**TRY IT**
Extend the piece on Grube's 1965 Corvette, starting right after its final sentence.

**DOCUMENT SECTION**
Violet didn’t have to ask twice, and soon Grube was out happily scouring the landscape for some hot new wheels around Philadelphia, where the couple lived. The catch was he was given a budget of $3,000.
“This was in summer of ’67 when we started looking. I went looking at car lots, and I was looking at ‘67s … In those days you could buy a car at a used car lot that 3 to 6 months old, it was very common. People would get a new one of these, drive it for a few months and decide they didn’t like it and bring it back. So I was looking at ‘67s and they were all $3,400 to $3,800, which was over my budget. Then I went to the newspaper ads … and I saw an ad for a ’65 and he wanted $3,300. I thought well, that’s a little closer.”
At first, Grube balked at the deal when the seller held firm on the price on the ‘65, which had 28,000 miles on the odometer at the time. After a couple of weeks had gone buy, Grube talked to the seller again and the pair eventually haggled out a price of $2,850 and Grube had his first Corvette.
For the next 18 years, Grube drove the wheels off his baby. Finally, in 1985, he says he put the Corvette into semi-retirement and quit driving it every day. He’s not sure exactly how many miles were on the car at the time because the odometer quit working back in 1969. He estimates it’s got 180,000-plus on it today.
1965: Full speed ahead
The 1965 Corvette was two years removed from its major restyling for 1963 and arguable the best version yet of the “Great American Sports Car.” The aesthetics were cleaned up slightly outside and the model year marked a a few big performance improvements. Chief among them were four-wheel disc brakes, and the mid-year introduction of the big-block 396-cid engine option. A new hood without indentations was standard, but cars with a new big-block used a special hood with a funnel-shaped “power blister” air scoop. Interior updates included instruments that were changed to a flat-dial, straight-needle design with an aircraft-type influence. The seats had improved support and one-piece molded inside door panels were introduced. Standard equipment included: tachometer; safety belts; heater and defroster; windshield washer; outside rearview mirror; dual exhaust; electric clock; carpeting; manually-operated top (convertible) and sun visors.

**DATA EXTRACT**

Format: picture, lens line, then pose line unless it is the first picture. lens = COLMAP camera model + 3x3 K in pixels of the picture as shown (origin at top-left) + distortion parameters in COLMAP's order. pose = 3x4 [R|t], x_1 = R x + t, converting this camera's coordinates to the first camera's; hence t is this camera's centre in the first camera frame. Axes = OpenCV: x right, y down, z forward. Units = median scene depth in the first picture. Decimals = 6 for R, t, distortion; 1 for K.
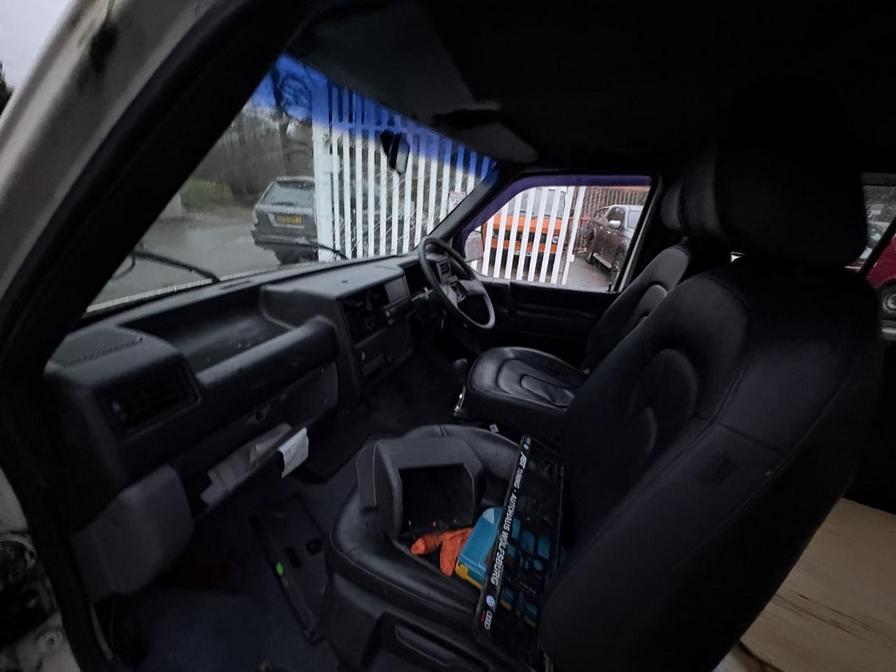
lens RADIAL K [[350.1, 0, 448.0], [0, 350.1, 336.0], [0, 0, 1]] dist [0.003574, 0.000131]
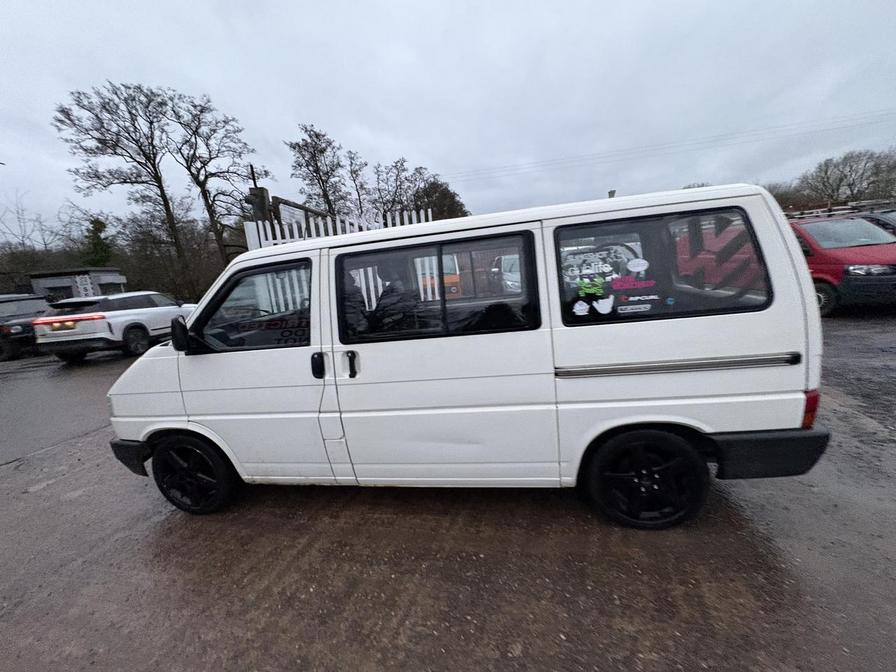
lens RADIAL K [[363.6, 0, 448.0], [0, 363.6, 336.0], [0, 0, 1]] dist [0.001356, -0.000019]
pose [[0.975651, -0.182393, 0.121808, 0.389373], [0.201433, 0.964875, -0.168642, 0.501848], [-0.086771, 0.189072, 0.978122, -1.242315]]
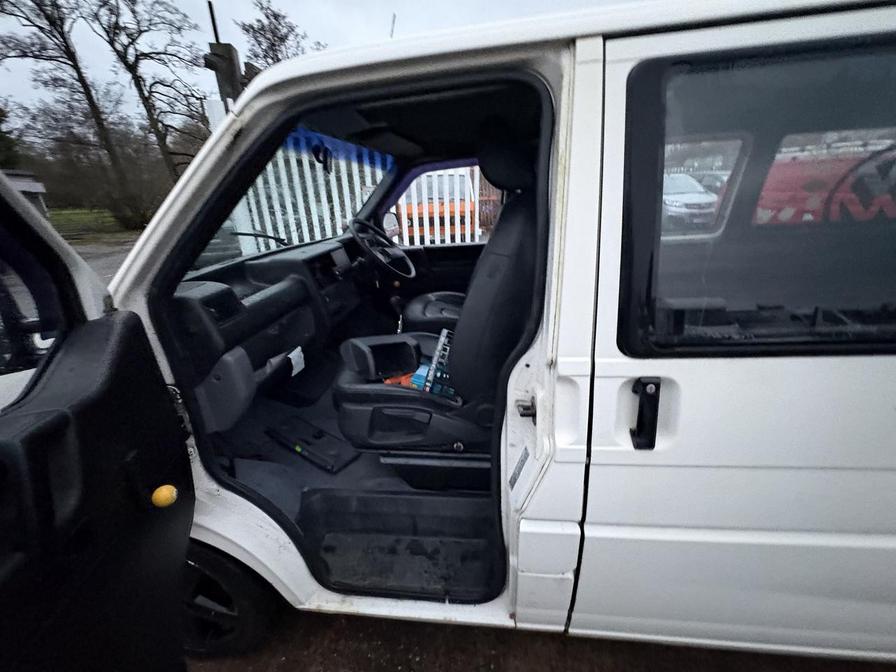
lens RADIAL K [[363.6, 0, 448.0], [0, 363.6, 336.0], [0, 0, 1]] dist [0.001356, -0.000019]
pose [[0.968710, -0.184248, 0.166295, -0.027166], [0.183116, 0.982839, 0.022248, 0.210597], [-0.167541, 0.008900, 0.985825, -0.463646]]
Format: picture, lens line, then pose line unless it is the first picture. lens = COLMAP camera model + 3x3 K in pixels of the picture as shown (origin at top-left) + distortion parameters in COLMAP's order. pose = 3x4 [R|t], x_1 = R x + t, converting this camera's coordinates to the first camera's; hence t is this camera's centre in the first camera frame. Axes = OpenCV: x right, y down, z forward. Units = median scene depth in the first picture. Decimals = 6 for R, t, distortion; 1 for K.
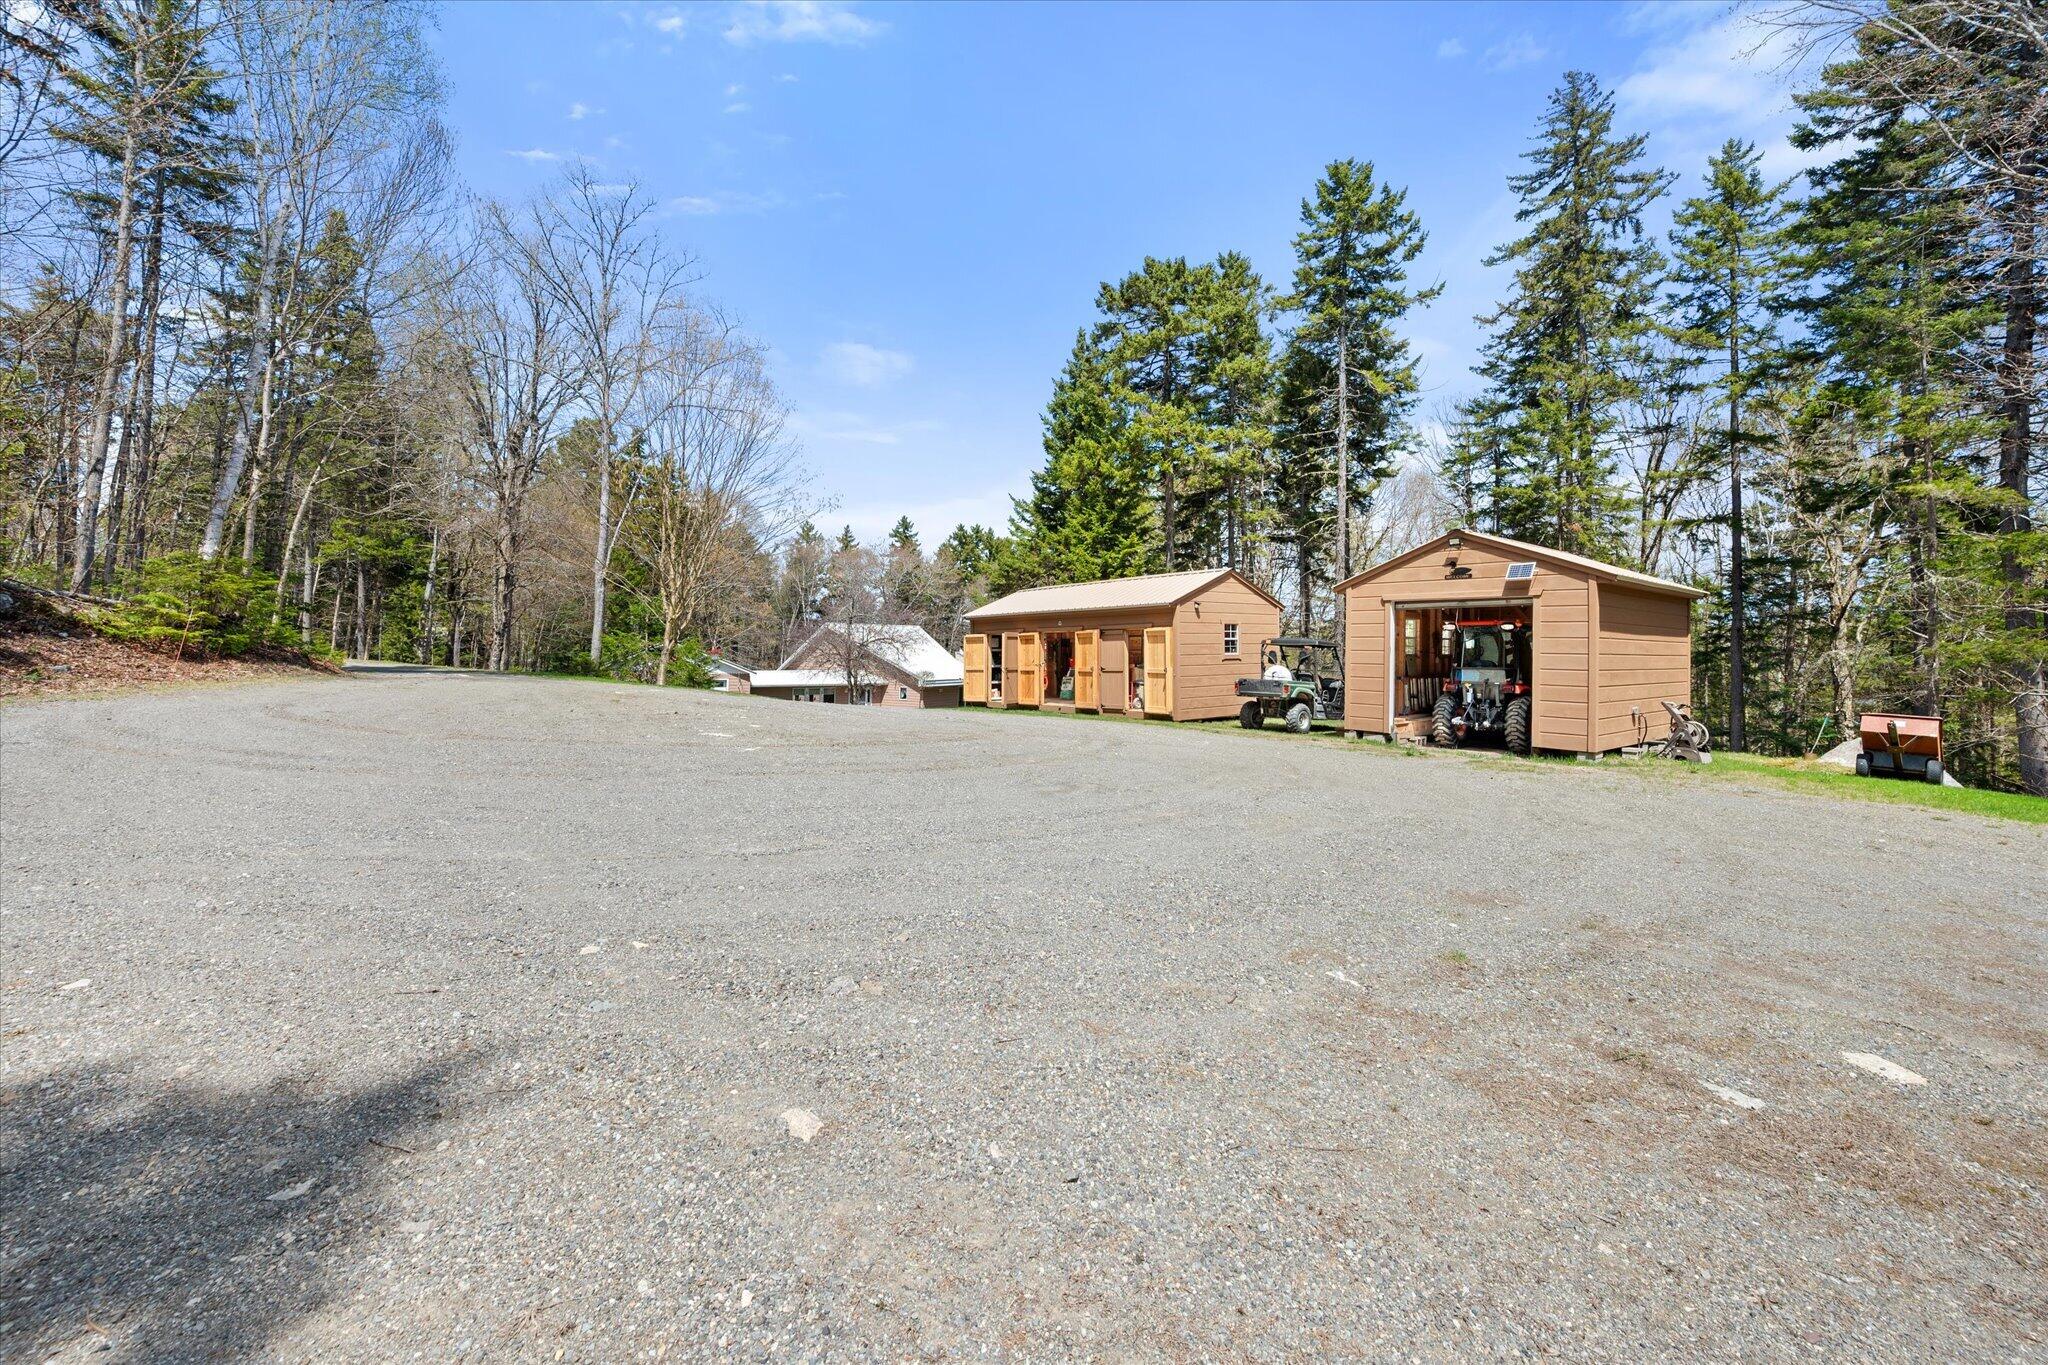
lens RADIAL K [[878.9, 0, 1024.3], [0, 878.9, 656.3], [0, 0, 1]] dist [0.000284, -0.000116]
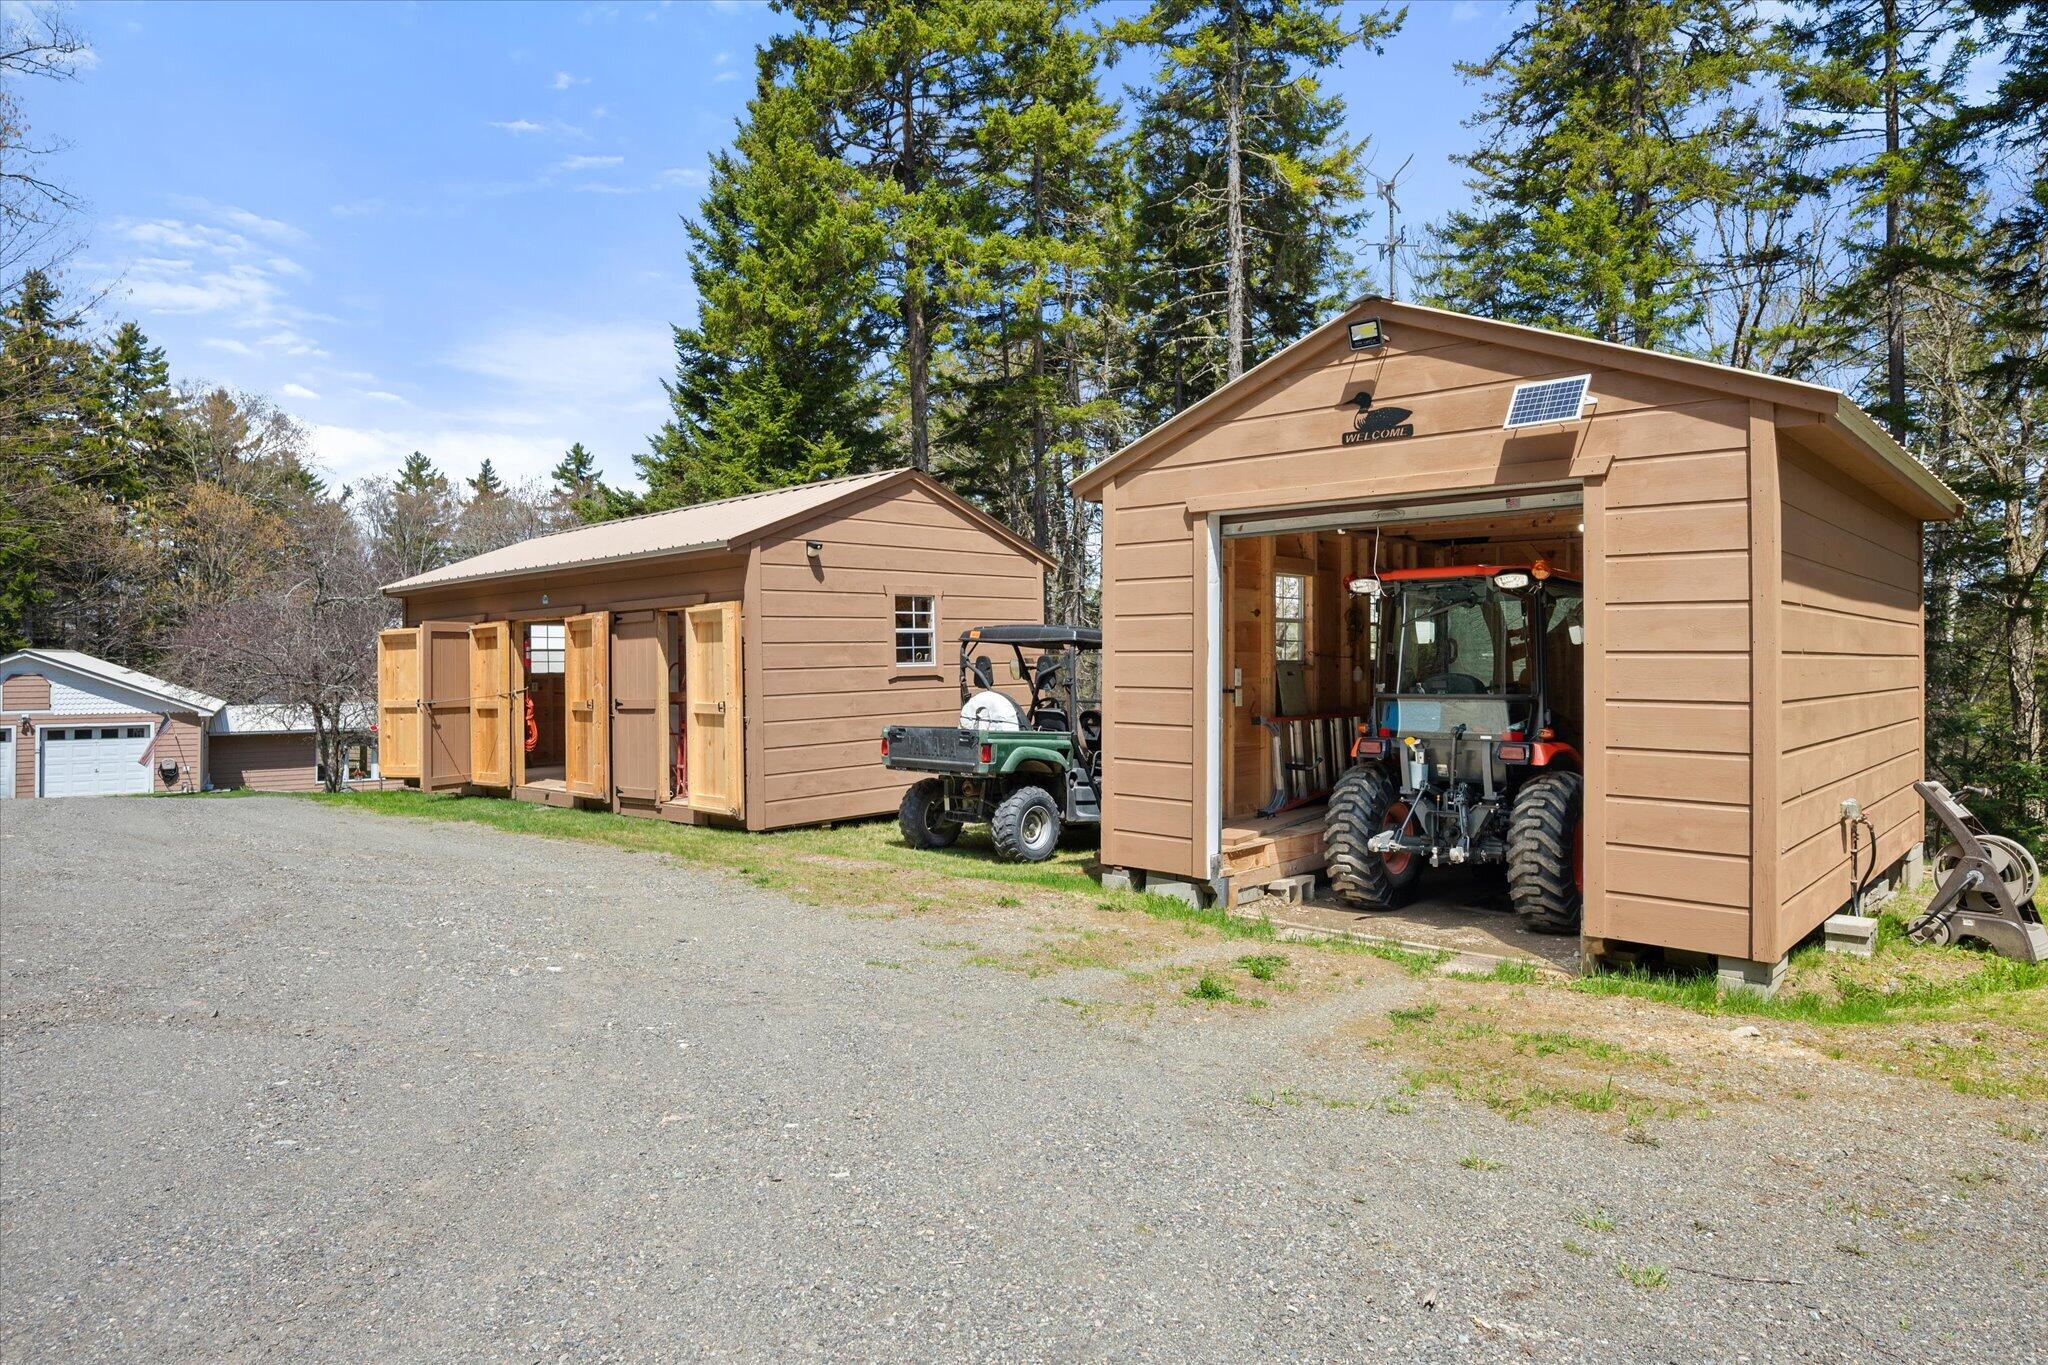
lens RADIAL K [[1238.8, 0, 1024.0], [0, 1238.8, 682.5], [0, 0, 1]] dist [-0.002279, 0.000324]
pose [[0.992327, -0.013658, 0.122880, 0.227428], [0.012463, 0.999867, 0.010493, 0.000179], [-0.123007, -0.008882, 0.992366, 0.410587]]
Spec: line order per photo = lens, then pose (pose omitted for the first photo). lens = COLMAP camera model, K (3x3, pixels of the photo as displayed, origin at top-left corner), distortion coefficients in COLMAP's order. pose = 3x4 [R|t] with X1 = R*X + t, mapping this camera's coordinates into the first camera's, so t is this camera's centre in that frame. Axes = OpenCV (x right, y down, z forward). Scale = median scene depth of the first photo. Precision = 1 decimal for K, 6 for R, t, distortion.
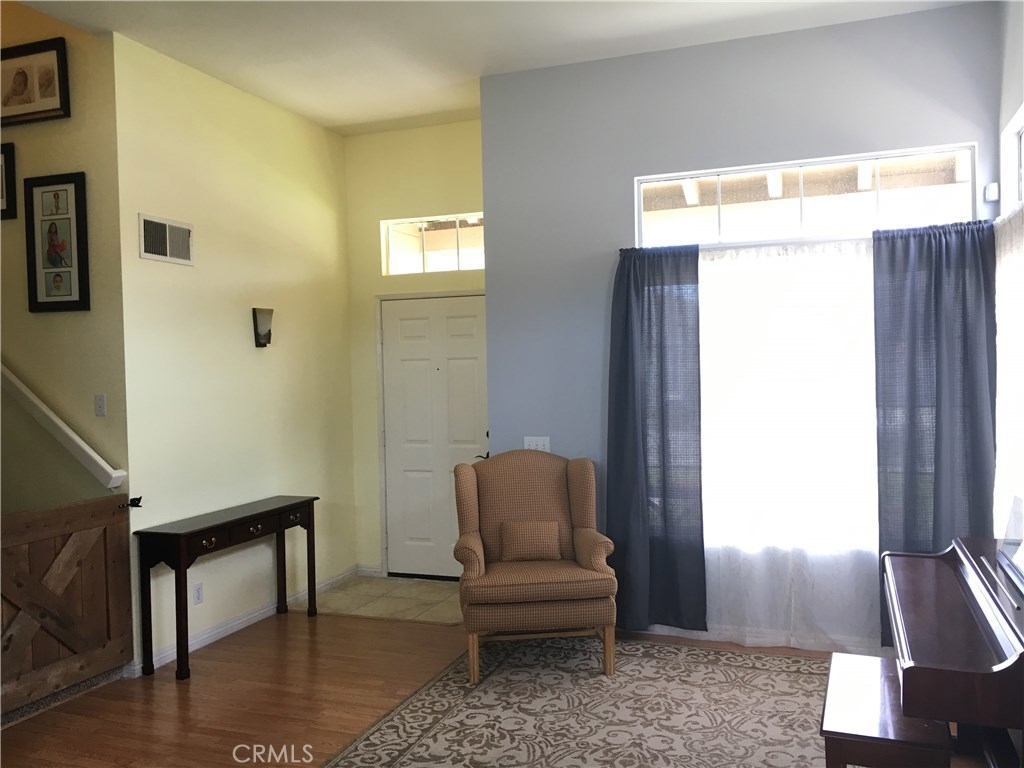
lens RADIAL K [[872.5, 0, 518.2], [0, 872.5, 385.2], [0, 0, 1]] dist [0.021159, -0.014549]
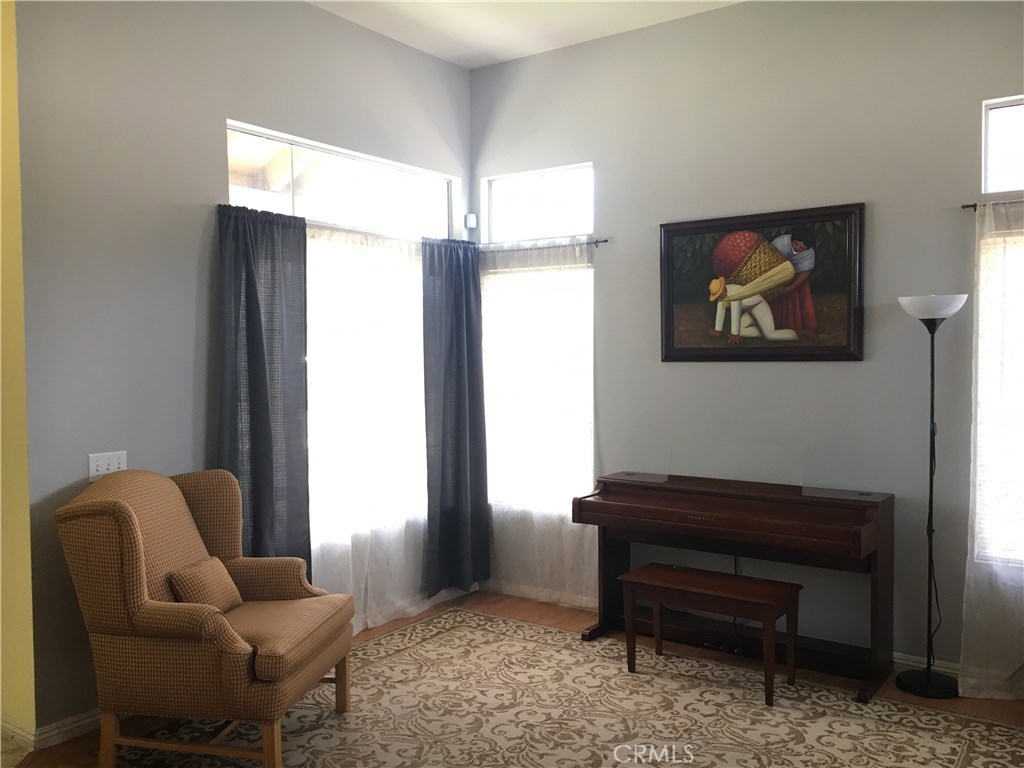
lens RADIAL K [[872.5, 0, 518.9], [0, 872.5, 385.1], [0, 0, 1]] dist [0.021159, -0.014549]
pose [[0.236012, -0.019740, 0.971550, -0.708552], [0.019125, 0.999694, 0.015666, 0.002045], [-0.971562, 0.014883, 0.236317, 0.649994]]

**RESPONSE TO THE EXERCISE**
The four-wheel disc-brakes were standard, although drum brakes could be substituted for a $64.50 credit. Fuel injection was phased out at the end of the 1965 model year. A new tough-looking side exhaust set-up and telescoping steering wheel were among the coolest options on the menu.
The base engine was a 250-hp version of the 327-cid V-8. From there, buyers could go up the ladder for the 300-hp 327 (RPO L75), 350-hp 327 (RPO L79), 365-hp 327 (RPO L76), 375-hp 327 (RPO L84), or the new 425-hp 396.
A three-speed manual transmission was standard, but almost 90 percent of the 1965 Corvettes rolled out the door with a four-speed.
The new disc brakes and hot engine options made the 1965 ’Vettes plenty of new fans and seemed to further scare off competition as their were simply no other American two-seat sports cars being produced to offer a challenge. Road and Track magazine editors at the time were big fans of the 1965 model, noting in a review at the time that "in many ways, the Corvette is the original 'build to suit' sports car. There is a complete range of options that make it possible to satisfy almost any driver who might consider buying such a car. It can be had 'mild' with automatic transmission, power steering, power windows or you can have it 'wild' with everything up to and including the fuel-injected 375-bhp engine, heavy duty suspension, cerametallic competition brakes, fast steering, wide-base cast-alloy wheels and the whole biz.”
Car and Driver ran a story daring to compare the 1965 Corvette to the legendary Aston Martin DB-5 and Ferrari 250/GT, largely debunking any thinking that the Chevrolet didn’t stack up with Europe’s best sports cars. “Stop all that nonsense about the Corvette being as fast and as silent, as stable and as much in keeping with the grand touring concept as the other two,” the story said, sarcastically. “We don’t want to hear how it might be argued that the Corvette is equally sophisticated from an engineering standpoint or that it might even be as well made. More reliable than an Aston or a Ferrari? Is nothing sacred?”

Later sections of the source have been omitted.